Corporation Counsel John J. Ottaviano said the City Charter allows the city marshal or his designees to handle evictions.

The city now can start collecting fees from landlords who want people with badges and guns to give their deadbeat tenants the boot.

Tucker said Lockport will charge the same amount the Sheriff’s Office has been collecting: $105 for each person named in the eviction warrant.

Beatty said the Sheriff’s Office evicted 126 people in the City of Lockport in 2012, collecting $16,584.50 in revenue, including mileage.

“It won’t make their budget and it won’t break our budget,” Beatty said.

Sgt. Cory Diez of the Sheriff’s Office Civil Division said each eviction requires two trips: one to give three days’ notice of eviction and another to actually remove the residents and change the locks.

Beatty said the countywide eviction total last year was 543 people on 443 warrants, with fees of $59,509.

Beatty said the city isn’t allowed to take over evictions, though.

Sheriff James R. Voutour sent a letter Dec. 28 to City Housing Court Judge Thomas M. DiMillo, pointing to a provision in the state’s Uniform City Court Act.

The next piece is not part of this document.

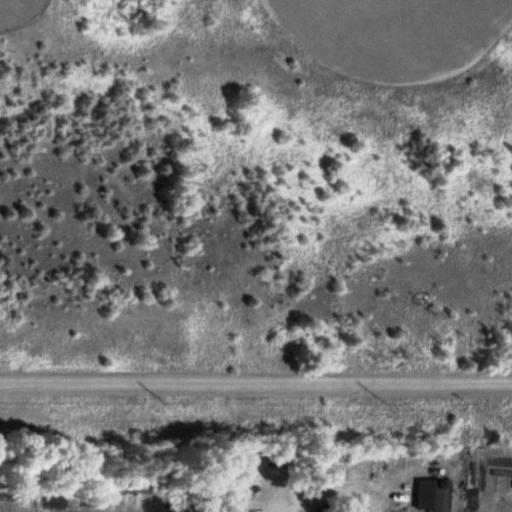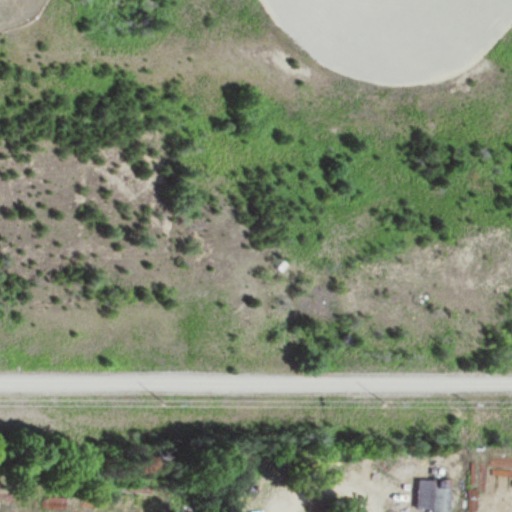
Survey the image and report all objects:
road: (255, 385)
building: (430, 495)
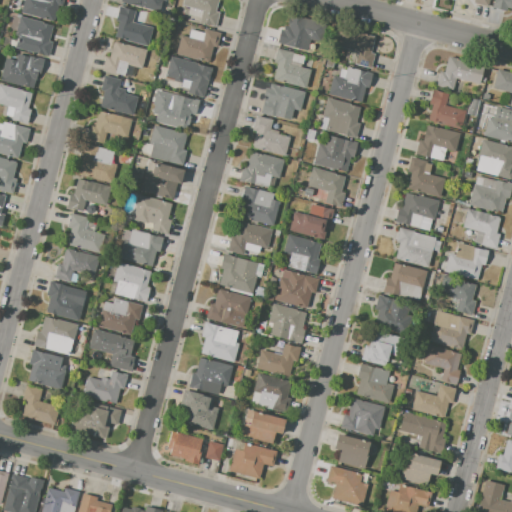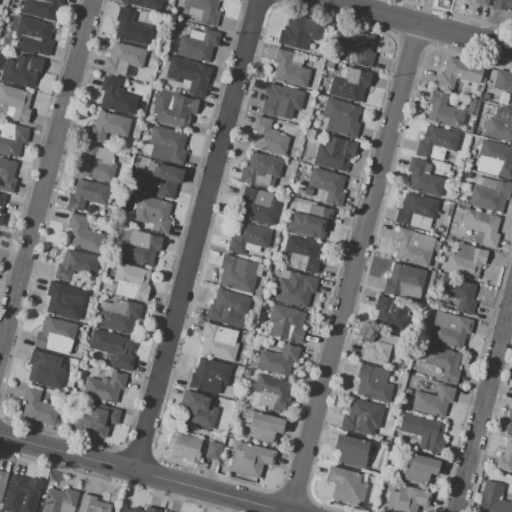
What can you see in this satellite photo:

It says any city that didn’t have a city marshal to carry out evictions as of June 30, 1988, is barred from doing so thereafter.

“If you weren’t doing it then, you can’t do it now,” Beatty said.

Ottaviano disagreed.

“They should check our Charter before issuing any such blanket statements,” he said. “Our Charter predates that law.”

Beatty said the Sheriff’s Office relies on the opinion of attorneys for the State Sheriffs’ Association.

“I don’t see us taking enforcement action. For us to physically stop Lockport, we’re not going to do that,” Beatty said. “The action’s going to commence the first time somebody’s unlawfully evicted.”